Jeremy had been my last hope, but after what I'd done to him I wouldn't want to help me either.

As I walk down the street to a drug store and bought a pack of smokes and a bottle of vodka. (Amazing the guy didn't ask for ID after all I'm only 19.)

One of the only ways to make yourself feel whole, at least for a little while is drinking. So that's what I was going to do.

I headed for the corner of Blood and Pain opening the bottle and taking a swig. Then I threw the bottle back into my bag. I grab one of my cigs and lit it up taking a long hard drag. I blew out the smoke like a small cloud of death.

I step to the edge of the side walk and imaged throwing myself in front of the speeding truck that rounded the corner.

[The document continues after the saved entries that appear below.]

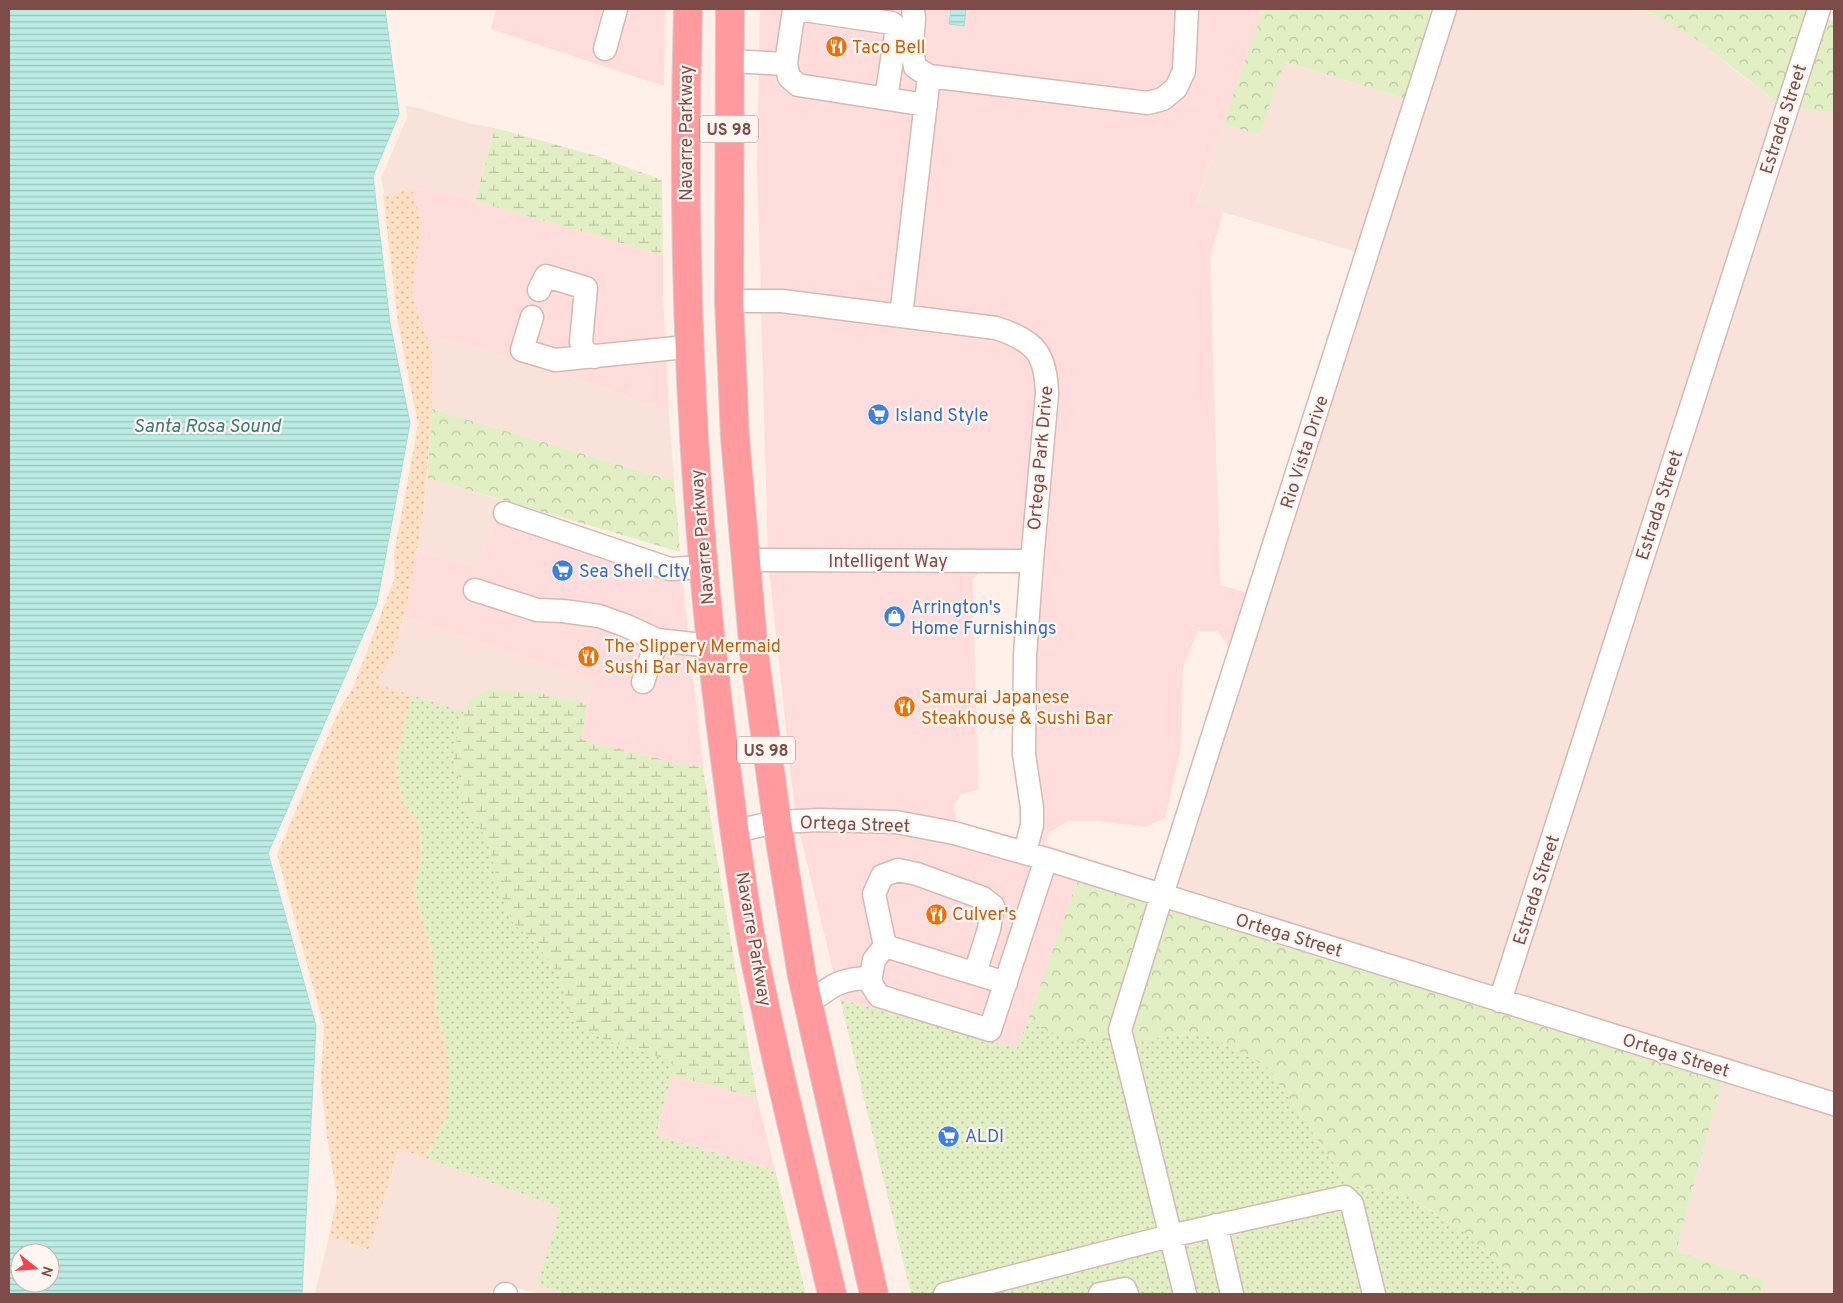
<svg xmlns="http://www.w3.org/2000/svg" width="1843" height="1303" font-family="Overpass,sans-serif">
  <defs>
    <pattern id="grass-dots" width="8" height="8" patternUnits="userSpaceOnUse" patternTransform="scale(1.25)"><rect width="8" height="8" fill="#e2efc5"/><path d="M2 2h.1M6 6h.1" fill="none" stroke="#bcc4a2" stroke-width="1.8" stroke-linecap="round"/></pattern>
    <pattern id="forest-crowns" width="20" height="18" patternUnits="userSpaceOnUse" patternTransform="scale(1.25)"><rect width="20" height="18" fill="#e2efc5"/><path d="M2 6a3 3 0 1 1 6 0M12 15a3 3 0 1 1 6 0" fill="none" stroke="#bcc4a2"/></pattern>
    <pattern id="wetland-marsh" width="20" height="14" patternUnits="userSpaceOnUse" patternTransform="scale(1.25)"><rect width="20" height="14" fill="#e2efc5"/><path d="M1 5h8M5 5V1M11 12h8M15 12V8" fill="none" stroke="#bcc4a2"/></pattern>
    <pattern id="sand-dots" width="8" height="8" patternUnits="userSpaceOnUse" patternTransform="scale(1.25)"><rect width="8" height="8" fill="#ffe0c3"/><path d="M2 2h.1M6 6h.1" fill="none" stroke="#d4b8a0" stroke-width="1.8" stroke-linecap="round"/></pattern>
    <pattern id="water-rules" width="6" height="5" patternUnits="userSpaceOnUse" patternTransform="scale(1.25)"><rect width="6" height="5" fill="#baece4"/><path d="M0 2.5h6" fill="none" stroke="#9cc1bb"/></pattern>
  </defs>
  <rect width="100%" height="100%" fill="#fff0e9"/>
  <path fill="#f9e2da" d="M1456,9H1643L1692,36L1741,75L1774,100L1779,101L1494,990L1174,890Z
    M1284,62L1406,99L1357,252L1196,204L1223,124L1259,135Z
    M406,106L419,108L468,123L495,128L475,201L458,196L411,188L385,196L381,178L407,118Z
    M1798,107L1819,112L1834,111V1083L1831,1094L1512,995Z
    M427,335L533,364L669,412L674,481L432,409V350Z
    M427,478L501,500L493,517L495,518L479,568L417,551L423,518Z
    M404,617L593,681L588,704L541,693L466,702L464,712L376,684L393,655Z
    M1723,1078L1834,1113V1294H1761L1765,1280L1676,1251Z
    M400,1149L560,1208L539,1284L566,1294H542L506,1286L492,1290L489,1294H315L329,1236L369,1250Z"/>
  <path fill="#fdd" d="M496,9H665L664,86L491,29Z
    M760,9H1263L1196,203L1223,212L1210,258L1220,585L1248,593L1231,648L1217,631H1198L1183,667L1181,748L1165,818L1147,827L1098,821H1068L1048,833L1046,845L1156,881L1155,884L1036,847L1033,754L1035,657L1057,394L1033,336L761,293L757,170Z
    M411,188L458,196L663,255V296L669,412L533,364L427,335L412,294L422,222Z
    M761,310L1008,341L1033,361L1037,393L1023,553L768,552Z
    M495,518L667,577H682L703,767L672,763L581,739L593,681L404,617L417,551L479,568Z
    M769,569L981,571L973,579L978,790L961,794L954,805L957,824L1018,838L1017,842L795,813Z
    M799,830H896L1022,861L1162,907L1077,883L1018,1049L840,999Z
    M672,1075L757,1098L775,1170L656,1135Z"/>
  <path fill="url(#grass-dots)" d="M411,695L464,712L453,755L466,809L488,840L513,923L539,947L560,977L572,1021L674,1061L672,1075L656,1135L775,1170L806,1294H566L538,1284L560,1208L425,1158L447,1116L446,1045L436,1009L433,956L414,891L422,853L419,824L402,800L396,764Z
    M840,999L1017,1048L1028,1020L1041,1028L1144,1039L1205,1033L1267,1067L1349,1185L1407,1196L1465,1233L1514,1277L1526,1294H911Z"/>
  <path fill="url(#forest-crowns)" d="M1263,9H1435L1406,99L1285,62L1259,135L1223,124Z
    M1643,9H1807L1808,10L1779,101L1774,100L1692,36Z
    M1826,19L1834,21V111L1819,112L1798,107Z
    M432,409L674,481L680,552L427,478Z
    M1077,882L1302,947L1723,1078L1676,1251L1765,1280L1761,1294H1526L1514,1277L1465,1233L1408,1196L1349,1185L1267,1067L1205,1033L1144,1039L1075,1042L1041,1028L1028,1020Z"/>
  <path fill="url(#wetland-marsh)" d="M495,128L597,156L662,180L663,255L475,201Z
    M490,689L541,693L588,704L581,739L672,762L703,767L714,840L757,1098L672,1075L673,1061L607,1041L572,1021L560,977L539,947L513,923L500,893L488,840L466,809L453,755L466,702Z"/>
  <path fill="url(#sand-dots)" d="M411,188L422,222L412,294L432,350V412L423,518L406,608L393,655L376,684L411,695L396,764L402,800L419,824L422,853L414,891L433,956L436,1009L446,1045L449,1066L447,1116L425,1158L399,1149L369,1250L329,1236L337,1196L327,1137L321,1080L324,1027L277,854L340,708L353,688L395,577L394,554L418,425L398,323L383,193L385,196Z"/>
  <path fill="url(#water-rules)" stroke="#9fdfd6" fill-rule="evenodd" d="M9,9H385L399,114L373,176L390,323L410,423L377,603L268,853L316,1026L302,1294H9ZM20,1253H50V1283H20Z
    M951,9H966L964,26L949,24Z"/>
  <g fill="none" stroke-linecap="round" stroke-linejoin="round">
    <defs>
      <path id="minor" d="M797,9L892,23L897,28L886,98
        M605,49L616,9
        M729,61L786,64L794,9
        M786,64L789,77L798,85L926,105
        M929,76L1148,103L1163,99L1176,88L1184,71L1187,9
        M539,290L546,276L586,288L581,342L584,351L594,357
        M729,301H782L996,328C1035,341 1046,353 1047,394L1032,561L1025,655L1024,754L1032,808V825L1025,852
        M901,316L929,76L915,67L912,49L914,18L913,9
        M532,317L522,350L555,360L676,348L690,344
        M505,513L670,569L704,567
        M745,560L1032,561
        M475,590L537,610L563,611L599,616L627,626L657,640L711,646
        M643,682L657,640
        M735,831L777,822L820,820L896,822L954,833L1046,859L1834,1104
        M885,946L874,894L882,876L898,870L917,874L983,898L993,906L989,929L975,973
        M1006,983L885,946L874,960L870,982L879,996L990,1030L1046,859
        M1500,1001L1819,9
        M809,1003C831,986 841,978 871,978
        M1216,1225L1232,1294
        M505,1294H506
        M945,1294L1170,1236L1345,1197L1352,1204L1374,1294
        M1100,1294L1125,1289L1127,1294
        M1185,1294L1120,1030L1162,895L1445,9"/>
      <path id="highway" d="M688,9C681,254 691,501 723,744C732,811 740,879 752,944C775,1062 805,1178 832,1294
        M730,9L729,301L735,438L754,653L777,822L802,976L874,1294"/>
    </defs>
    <use href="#minor" stroke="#d7b8b2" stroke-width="25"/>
    <use href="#highway" stroke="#dbcdcc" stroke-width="30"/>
    <use href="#minor" stroke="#fff" stroke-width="22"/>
    <use href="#highway" stroke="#ff9a9e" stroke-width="28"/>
  </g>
  <defs>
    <symbol id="restaurant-disc" viewBox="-11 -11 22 22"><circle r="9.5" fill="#e8710a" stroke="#fff6f2"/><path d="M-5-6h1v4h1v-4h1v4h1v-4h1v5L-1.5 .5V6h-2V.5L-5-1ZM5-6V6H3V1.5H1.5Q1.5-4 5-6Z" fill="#fff"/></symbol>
    <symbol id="supermarket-disc" viewBox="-11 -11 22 22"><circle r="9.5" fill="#3f7fe0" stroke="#fff6f2"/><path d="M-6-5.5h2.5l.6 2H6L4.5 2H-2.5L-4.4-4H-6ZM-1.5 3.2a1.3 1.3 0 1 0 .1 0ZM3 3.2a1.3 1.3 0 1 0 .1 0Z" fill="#fff"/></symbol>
    <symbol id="shop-disc" viewBox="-11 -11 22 22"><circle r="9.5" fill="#3f7fe0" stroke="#fff6f2"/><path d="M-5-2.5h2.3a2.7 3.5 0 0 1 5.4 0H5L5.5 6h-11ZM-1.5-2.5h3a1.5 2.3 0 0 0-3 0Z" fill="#fff"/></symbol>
  </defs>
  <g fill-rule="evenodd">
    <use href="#restaurant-disc" x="824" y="34" width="25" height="25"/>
    <use href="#supermarket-disc" x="866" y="402" width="25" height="25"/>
    <use href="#supermarket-disc" x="550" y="558" width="25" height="25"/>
    <use href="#shop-disc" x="882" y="604" width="25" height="25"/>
    <use href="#restaurant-disc" x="576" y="644" width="25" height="25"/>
    <use href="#restaurant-disc" x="892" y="694" width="25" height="25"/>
    <use href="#restaurant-disc" x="924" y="902" width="25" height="25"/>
    <use href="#supermarket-disc" x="936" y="1124" width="25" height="25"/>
  </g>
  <g text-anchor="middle" stroke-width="4.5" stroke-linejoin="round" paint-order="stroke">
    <g fill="#fff6f2" stroke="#a47f7b" stroke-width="1">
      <rect x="700" y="115.5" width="58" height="27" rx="4"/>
      <rect x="737" y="736.5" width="58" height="27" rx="4"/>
    </g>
    <g font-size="16" font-weight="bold" fill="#7d4c48">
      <text x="729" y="135">US 98</text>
      <text x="766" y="756">US 98</text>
    </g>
    <g font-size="18" fill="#c56008" stroke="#fff6f2" text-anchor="start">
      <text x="852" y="53">Taco Bell</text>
      <text x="604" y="652">The Slippery Mermaid<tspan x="604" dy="21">Sushi Bar Navarre</tspan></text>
      <text x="921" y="703">Samurai Japanese<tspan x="921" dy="21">Steakhouse &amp; Sushi Bar</tspan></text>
      <text x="952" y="920">Culver's</text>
    </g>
    <g font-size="18" fill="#7d4c48" stroke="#fff6f2">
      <text transform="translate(1783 119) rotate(-72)" y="6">Estrada Street</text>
      <text transform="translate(686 133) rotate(-90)" y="6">Navarre Parkway</text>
      <text transform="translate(1304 452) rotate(-72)" y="6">Rio Vista Drive</text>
      <text transform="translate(1040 458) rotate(-85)" y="6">Ortega Park Drive</text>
      <text transform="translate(1659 505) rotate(-72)" y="6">Estrada Street</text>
      <text transform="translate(702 537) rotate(-95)" y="6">Navarre Parkway</text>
      <text x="888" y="567">Intelligent Way</text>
      <text transform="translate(855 824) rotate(2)" y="6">Ortega Street</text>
      <text transform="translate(1536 890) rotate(-72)" y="6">Estrada Street</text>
      <text transform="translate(1289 935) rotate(17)" y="6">Ortega Street</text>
      <text transform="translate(754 939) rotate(80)" y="6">Navarre Parkway</text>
      <text transform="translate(1676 1055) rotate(17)" y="6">Ortega Street</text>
    </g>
    <g font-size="18" fill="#366cbe" stroke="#fff6f2" text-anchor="start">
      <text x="895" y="421">Island Style</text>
      <text x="579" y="577">Sea Shell CIty</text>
      <text x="911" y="613">Arrington's<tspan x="911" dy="21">Home Furnishings</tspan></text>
      <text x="965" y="1142">ALDI</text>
    </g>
    <g font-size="19" font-style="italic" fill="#377c73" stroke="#fff6f2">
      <text x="207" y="432">Santa Rosa Sound</text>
    </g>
  </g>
  <rect width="1843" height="1303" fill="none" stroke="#7d4c48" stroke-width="20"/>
  <g transform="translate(35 1268) rotate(107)"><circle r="24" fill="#fff6f2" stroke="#cbb2ae"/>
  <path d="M0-4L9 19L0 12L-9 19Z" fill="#f5424f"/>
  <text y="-8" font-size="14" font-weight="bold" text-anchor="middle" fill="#7d4c48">N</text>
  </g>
</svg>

But I was a good little homeless girl and didn't I just waited for it to pass.

I crosses the road and dropped my still lit cig on a little scrawny cat. It hissed and ran away causing me to snicker.

I grabbed the bottle and took another hard swig of vodka. It filled me with the burning sensation and my whole body felt warm.

I was happy that it was doing its job, and doing it fast. I started to feel that welcoming nothingness and the conforming burning. Soon my mind starts to go blank and as I tripped I was happily engulfed by a layer of black emptiness.